Fine Art Photography
If you want to bend the rules and throw caution into the wind, you might just have what it takes to pursue fine art photography. Fine art photographers produce work for gallery spaces – they are artists whose medium is photography. The art these photographers create is designed to be framed, in print, and typically sold to audiences at art shows or online.
Since fine art photography has no rules, you have to be innovative and driven to get into the industry. It can be very hard work. If your work captures a unique perspective that can connect to your audience without the need for words, why not pursue your passion creatively?
It’s a risky business, but it can pay off: in the last decade, two fine art photographers have broken world records, each selling their work for an average of four million dollars. If you can make that much money off just one photograph, why not dream big? If you’re driven by your creativity, fine art photography could provide you with the outlet you need to express yourself.
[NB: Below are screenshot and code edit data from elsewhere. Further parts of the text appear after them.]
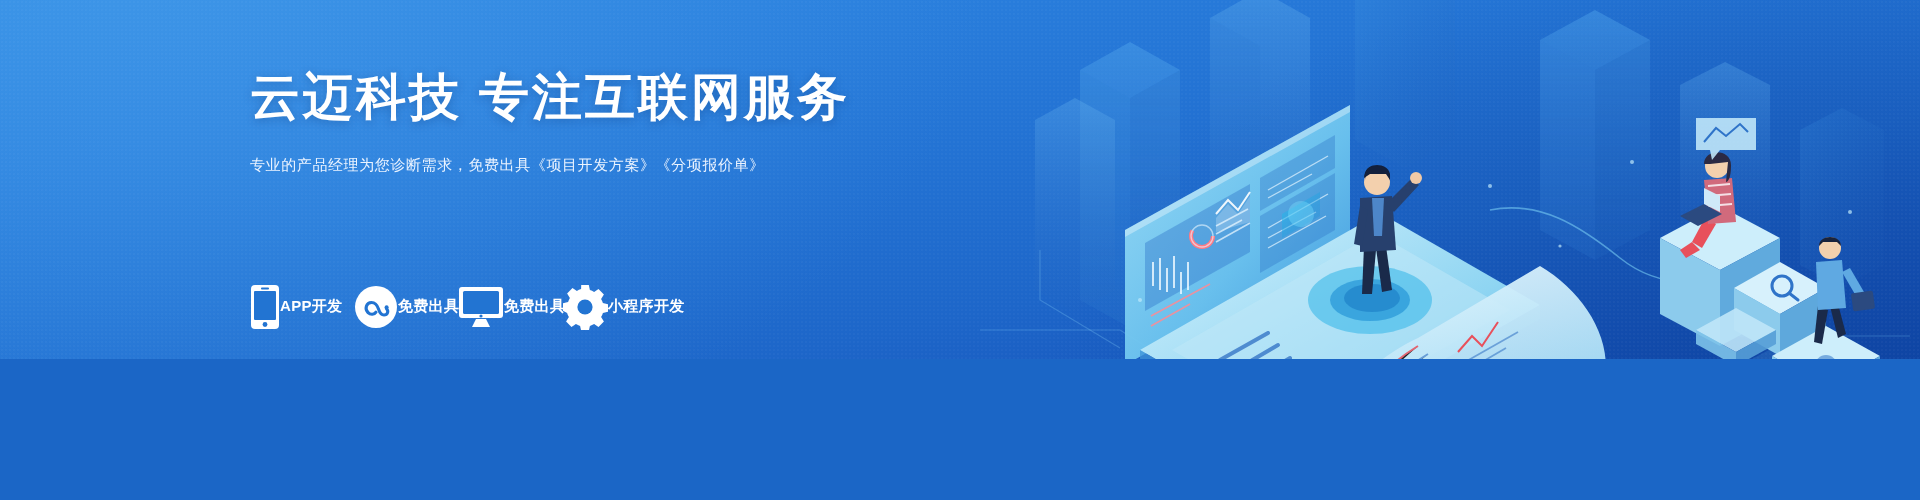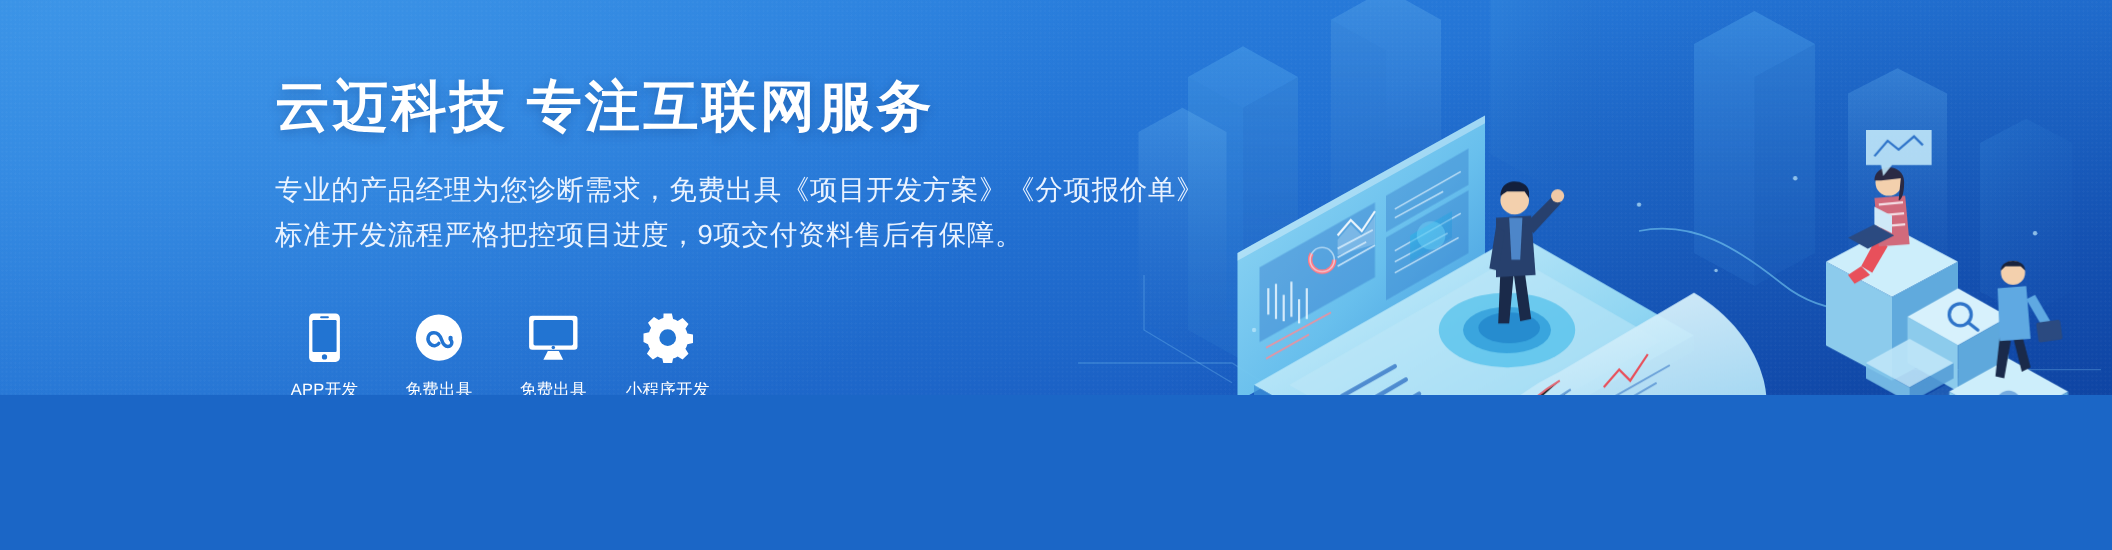--- a/index.html
+++ b/index.html
@@ -30,7 +30,7 @@
     text-shadow:0 2px 10px rgba(0,40,100,.28);
   }
   .sub{
-    color:#eaf3ff;font-size:25px;line-height:1.62;margin:0;
+    color:#eaf3ff;font-size:15px;line-height:1.62;margin:0;
     letter-spacing:.6px;white-space:nowrap;font-weight:normal;
   }
   .sub span{display:block;}

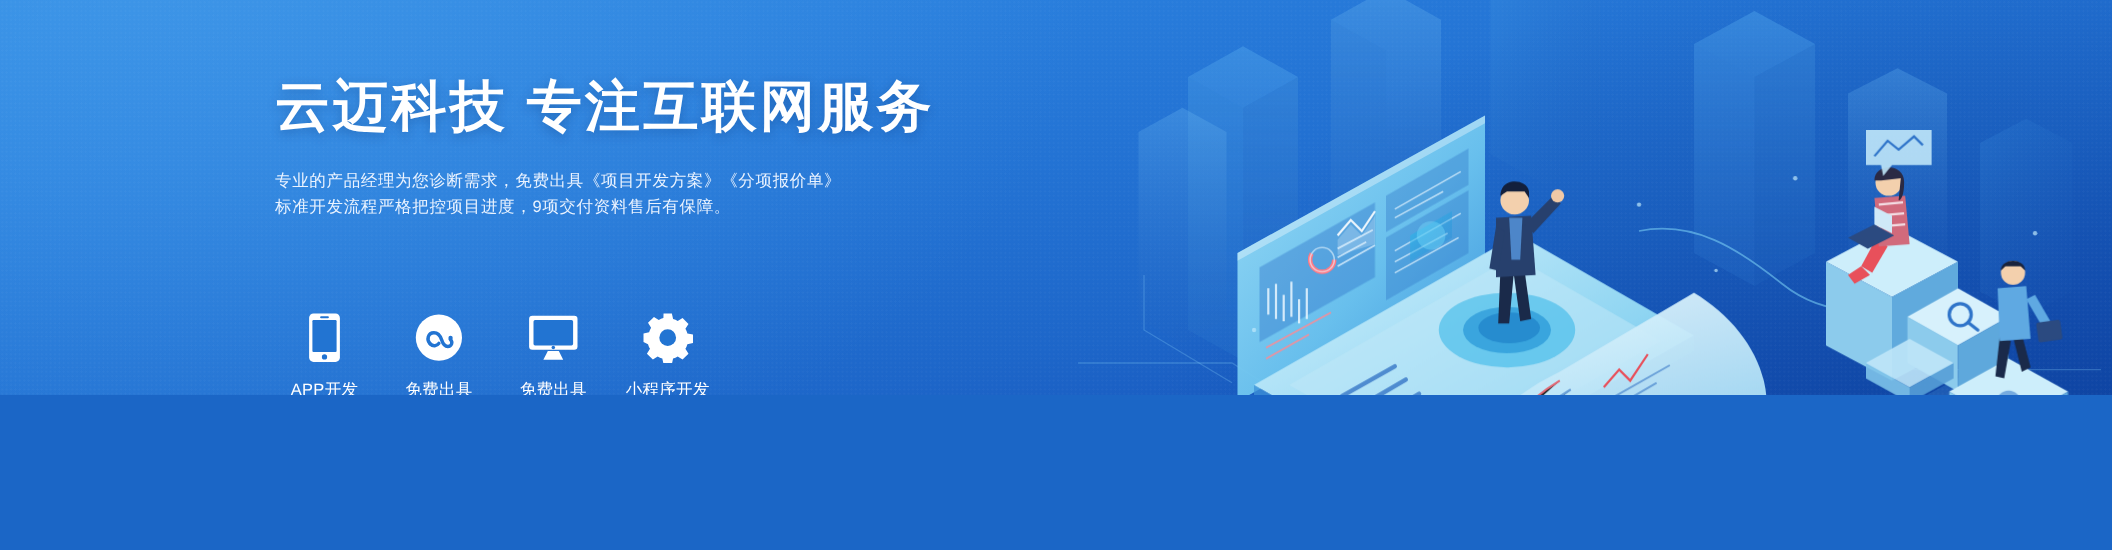--- a/index.html
+++ b/index.html
@@ -401,7 +401,6 @@
     <h1 class="title">云迈科技 专注互联网服务</h1>
     <p class="sub">
       <span>专业的产品经理为您诊断需求，免费出具《项目开发方案》《分项报价单》</span>
-      <span>标准开发流程严格把控项目进度，9项交付资料售后有保障。</span>
     </p>
   </div>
New and Trending Career Choices for Professional Photographers
Personal Branding Photography
Personal brand photography is a style of commercial photography; photographers create high-quality content for small business owners and social media influencers, designed to reflect their client’s personal branding. This is an increasingly popular niche in the commercial photography world.
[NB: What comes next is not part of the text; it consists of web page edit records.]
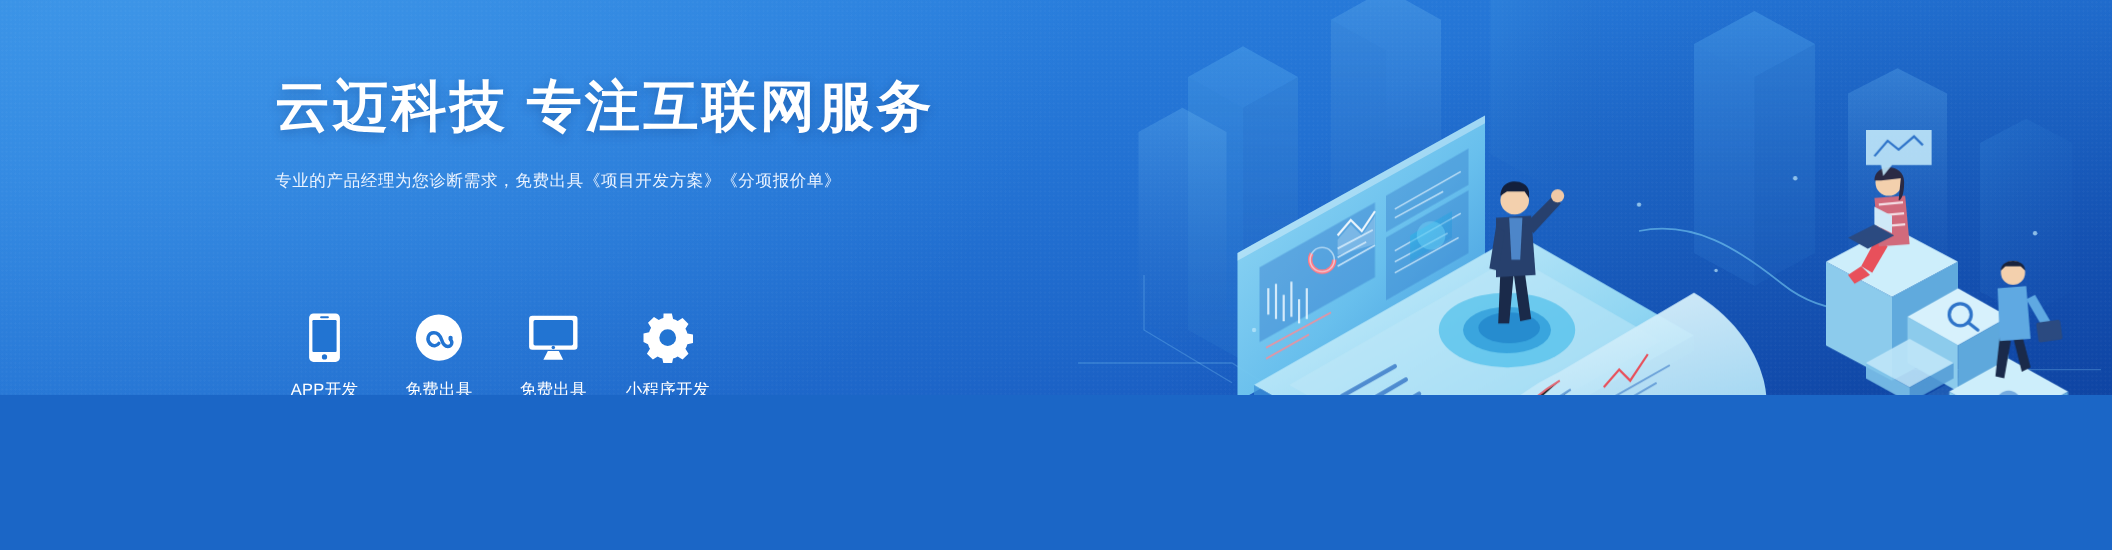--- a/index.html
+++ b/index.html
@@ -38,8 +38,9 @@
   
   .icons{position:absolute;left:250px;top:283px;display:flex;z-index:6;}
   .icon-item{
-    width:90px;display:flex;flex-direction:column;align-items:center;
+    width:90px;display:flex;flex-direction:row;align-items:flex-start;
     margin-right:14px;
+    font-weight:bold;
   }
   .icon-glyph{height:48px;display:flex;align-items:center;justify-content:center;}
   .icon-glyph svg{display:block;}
Travel magazines, agencies and newspapers hire travel photographers to document the highlights of travel experiences. They capture cultural experiences, adventuring opportunities, and more.
Industrial photographers capture what goes on behind the scenes of manufacturing and industrial districts, photographing equipment, staff and machinery to be used as marketing material.
You guessed it – pet photographers shoot photographs of furry friends, capturing memories for their clients. This is well-suited to any photographer that’s also an animal-lover.
Sports photographers are hired by sports magazines, newspapers and other publications to shoot portraits of athletes and recent events.
Real Estate and Architectural Photography
Architects and real estate agencies hire photographers to capture their building designs inside and out. Real estate photographers shoot the interiors and exteriors of buildings, capturing the beauty of spaces for their clients in order to help sell or rent the building. Architectural photographers, on the other hand, capture finished building projects for architectural firms, often for publication in architectural journals or to submit for prizes.
Magazines and publishers hire editorial photographers to work with their editorial team, shooting photographs that illustrate the key message of the text they’re working with.
Two freelance photographers share their best tips for breaking into the industry.
Making Your Dreams a Reality
These are just a handful of the countless types of photography career opportunities in the photography world. Outside of these roles, photography skills are an asset in any career – customers expect quality photographs when they’re purchasing any kind of goods or services, to guarantee that they’re getting their money’s worth. On top of that, social media is becoming a huge part of our everyday lives; more and more, we need show-stopping images to capture our attention.
So no matter what job you’re applying for, employers will value your photography skills and appreciate your ability to find the beauty in everything.
As children, we’re constantly asked what we want to be when we grow up, and our dreams always match our passions exactly; we aspire to be artists, musicians, photographers. As we get older, those dreams are discouraged, considered to be impractical or even impossible. But really, those dreams don’t have to change. Your passions are as practical as you make them. There’s no reason you can’t pursue your dream as a worthwhile career, you just have to change your perspective and focus.